Top of The input
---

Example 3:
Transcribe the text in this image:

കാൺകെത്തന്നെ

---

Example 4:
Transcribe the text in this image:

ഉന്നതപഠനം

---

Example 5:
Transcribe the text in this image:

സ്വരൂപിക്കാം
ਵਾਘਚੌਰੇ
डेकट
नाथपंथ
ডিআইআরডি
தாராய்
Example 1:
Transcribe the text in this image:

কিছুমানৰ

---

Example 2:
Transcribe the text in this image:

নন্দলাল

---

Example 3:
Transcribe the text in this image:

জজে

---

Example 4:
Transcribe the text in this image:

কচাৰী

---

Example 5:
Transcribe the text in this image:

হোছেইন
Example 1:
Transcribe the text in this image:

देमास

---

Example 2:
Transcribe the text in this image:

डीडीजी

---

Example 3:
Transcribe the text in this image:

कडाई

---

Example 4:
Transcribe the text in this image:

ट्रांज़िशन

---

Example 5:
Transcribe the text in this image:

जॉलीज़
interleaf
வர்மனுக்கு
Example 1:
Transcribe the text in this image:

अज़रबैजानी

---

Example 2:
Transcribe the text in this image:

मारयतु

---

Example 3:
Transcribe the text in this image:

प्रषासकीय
Bottom of The input
#### [Work instruction]
Return each line of the data above verbatim.

#### [Task output]
---

Example 3:
Transcribe the text in this image:

കാൺകെത്തന്നെ

---

Example 4:
Transcribe the text in this image:

ഉന്നതപഠനം

---

Example 5:
Transcribe the text in this image:

സ്വരൂപിക്കാം
ਵਾਘਚੌਰੇ
डेकट
नाथपंथ
ডিআইআরডি
தாராய்
Example 1:
Transcribe the text in this image:

কিছুমানৰ

---

Example 2:
Transcribe the text in this image:

নন্দলাল

---

Example 3:
Transcribe the text in this image:

জজে

---

Example 4:
Transcribe the text in this image:

কচাৰী

---

Example 5:
Transcribe the text in this image:

হোছেইন
Example 1:
Transcribe the text in this image:

देमास

---

Example 2:
Transcribe the text in this image:

डीडीजी

---

Example 3:
Transcribe the text in this image:

कडाई

---

Example 4:
Transcribe the text in this image:

ट्रांज़िशन

---

Example 5:
Transcribe the text in this image:

जॉलीज़
interleaf
வர்மனுக்கு
Example 1:
Transcribe the text in this image:

अज़रबैजानी

---

Example 2:
Transcribe the text in this image:

मारयतु

---

Example 3:
Transcribe the text in this image:

प्रषासकीय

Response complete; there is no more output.